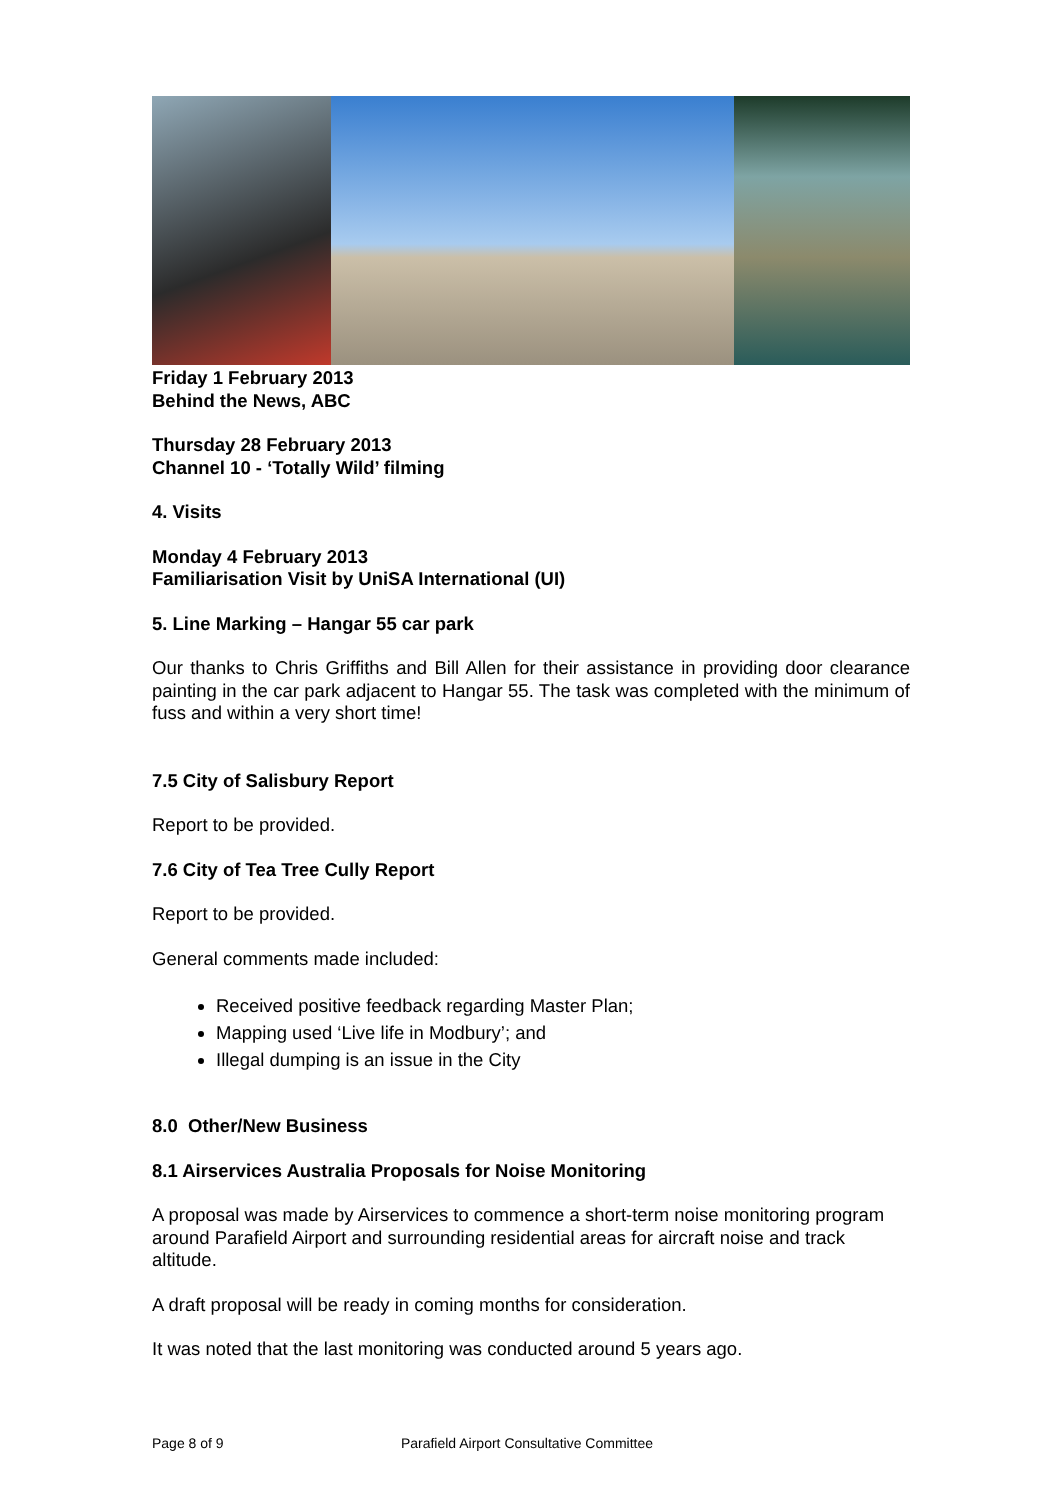Friday 1 February 2013
Behind the News, ABC
Thursday 28 February 2013
Channel 10 - ‘Totally Wild’ filming
4. Visits
Monday 4 February 2013
Familiarisation Visit by UniSA International (UI)
5. Line Marking – Hangar 55 car park
Our thanks to Chris Griffiths and Bill Allen for their assistance in providing door clearance painting in the car park adjacent to Hangar 55. The task was completed with the minimum of fuss and within a very short time!
7.5 City of Salisbury Report
Report to be provided.
7.6 City of Tea Tree Cully Report
Report to be provided.
General comments made included:
Received positive feedback regarding Master Plan;
Mapping used ‘Live life in Modbury’; and
Illegal dumping is an issue in the City
8.0 Other/New Business
8.1 Airservices Australia Proposals for Noise Monitoring
A proposal was made by Airservices to commence a short-term noise monitoring program around Parafield Airport and surrounding residential areas for aircraft noise and track altitude.
A draft proposal will be ready in coming months for consideration.
It was noted that the last monitoring was conducted around 5 years ago.
Page 8 of 9 Parafield Airport Consultative Committee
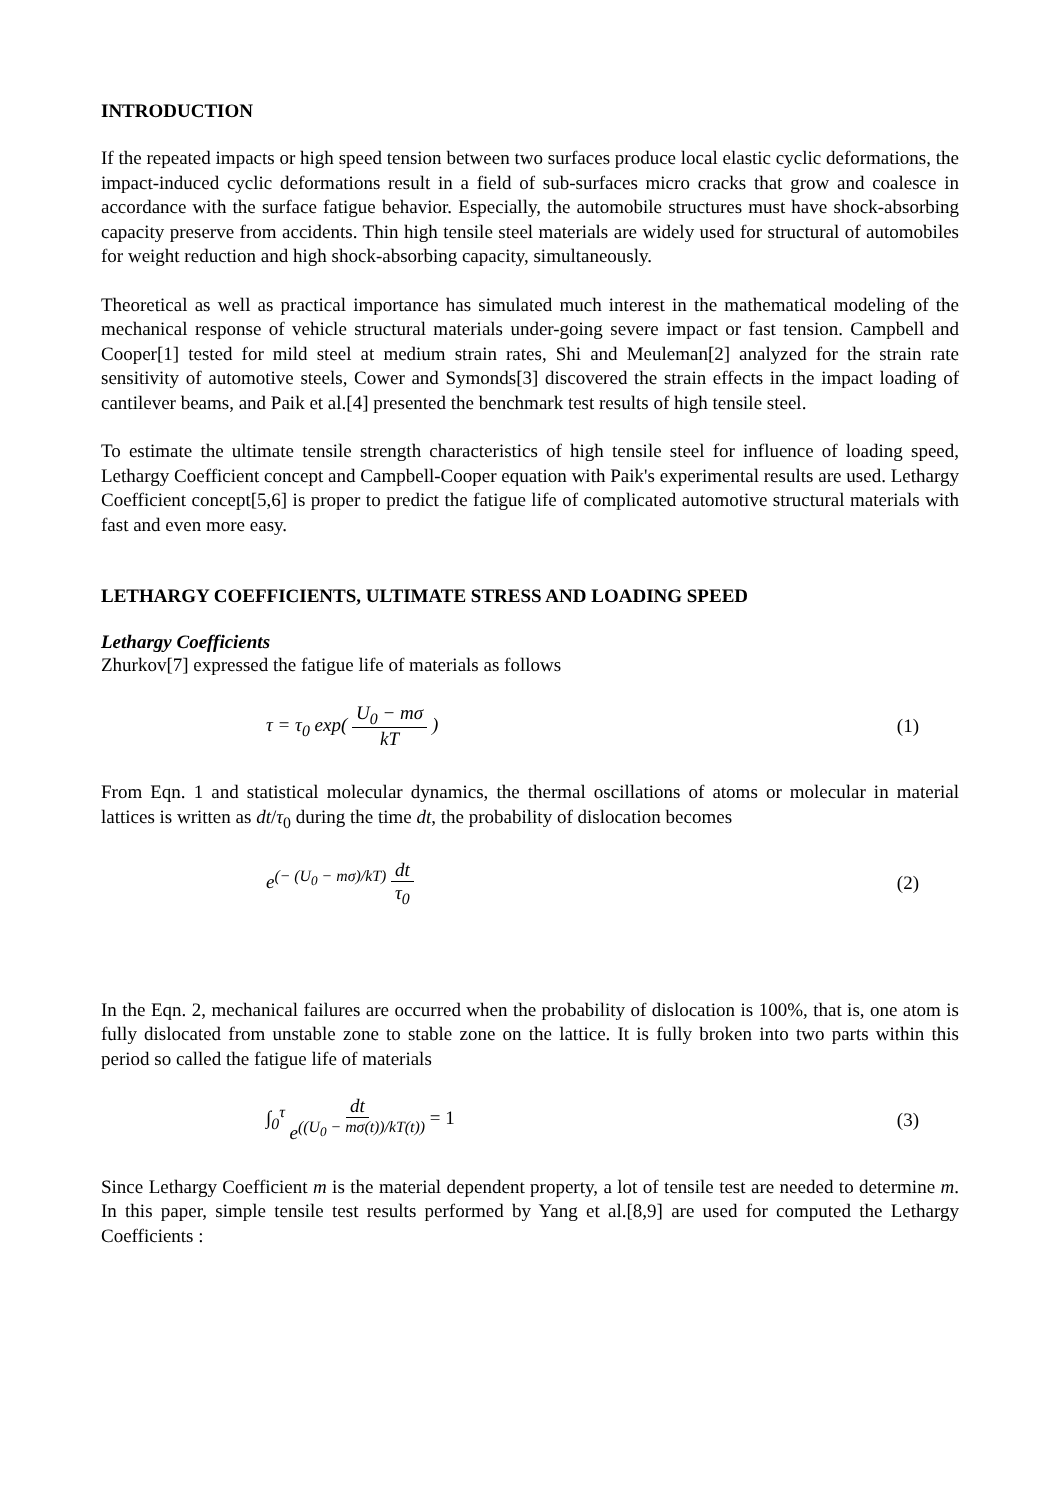INTRODUCTION
If the repeated impacts or high speed tension between two surfaces produce local elastic cyclic deformations, the impact-induced cyclic deformations result in a field of sub-surfaces micro cracks that grow and coalesce in accordance with the surface fatigue behavior. Especially, the automobile structures must have shock-absorbing capacity preserve from accidents. Thin high tensile steel materials are widely used for structural of automobiles for weight reduction and high shock-absorbing capacity, simultaneously.
Theoretical as well as practical importance has simulated much interest in the mathematical modeling of the mechanical response of vehicle structural materials under-going severe impact or fast tension. Campbell and Cooper[1] tested for mild steel at medium strain rates, Shi and Meuleman[2] analyzed for the strain rate sensitivity of automotive steels, Cower and Symonds[3] discovered the strain effects in the impact loading of cantilever beams, and Paik et al.[4] presented the benchmark test results of high tensile steel.
To estimate the ultimate tensile strength characteristics of high tensile steel for influence of loading speed, Lethargy Coefficient concept and Campbell-Cooper equation with Paik's experimental results are used. Lethargy Coefficient concept[5,6] is proper to predict the fatigue life of complicated automotive structural materials with fast and even more easy.
LETHARGY COEFFICIENTS, ULTIMATE STRESS AND LOADING SPEED
Lethargy Coefficients
Zhurkov[7] expressed the fatigue life of materials as follows
τ = τ<sub>0</sub> exp( U<sub>0</sub> − mσ kT ) (1)
From Eqn. 1 and statistical molecular dynamics, the thermal oscillations of atoms or molecular in material lattices is written as dt/τ<sub>0</sub> during the time dt, the probability of dislocation becomes
e<sup>(− (U<sub>0</sub> − mσ)/kT)</sup> dt τ<sub>0</sub> (2)
In the Eqn. 2, mechanical failures are occurred when the probability of dislocation is 100%, that is, one atom is fully dislocated from unstable zone to stable zone on the lattice. It is fully broken into two parts within this period so called the fatigue life of materials
∫<sub>0</sub><sup>τ</sup> dt e<sup>((U<sub>0</sub> − mσ(t))/kT(t))</sup> = 1 (3)
Since Lethargy Coefficient m is the material dependent property, a lot of tensile test are needed to determine m. In this paper, simple tensile test results performed by Yang et al.[8,9] are used for computed the Lethargy Coefficients :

Action item ::
An exact copy of the lines above between the line holding "Mapping used ‘Live life in Modbury’; and" and the line holding "It was noted", inclusive, is the whole answer.

Solution for this problem ::
Mapping used ‘Live life in Modbury’; and
Illegal dumping is an issue in the City
8.0 Other/New Business
8.1 Airservices Australia Proposals for Noise Monitoring
A proposal was made by Airservices to commence a short-term noise monitoring program around Parafield Airport and surrounding residential areas for aircraft noise and track altitude.
A draft proposal will be ready in coming months for consideration.
It was noted that the last monitoring was conducted around 5 years ago.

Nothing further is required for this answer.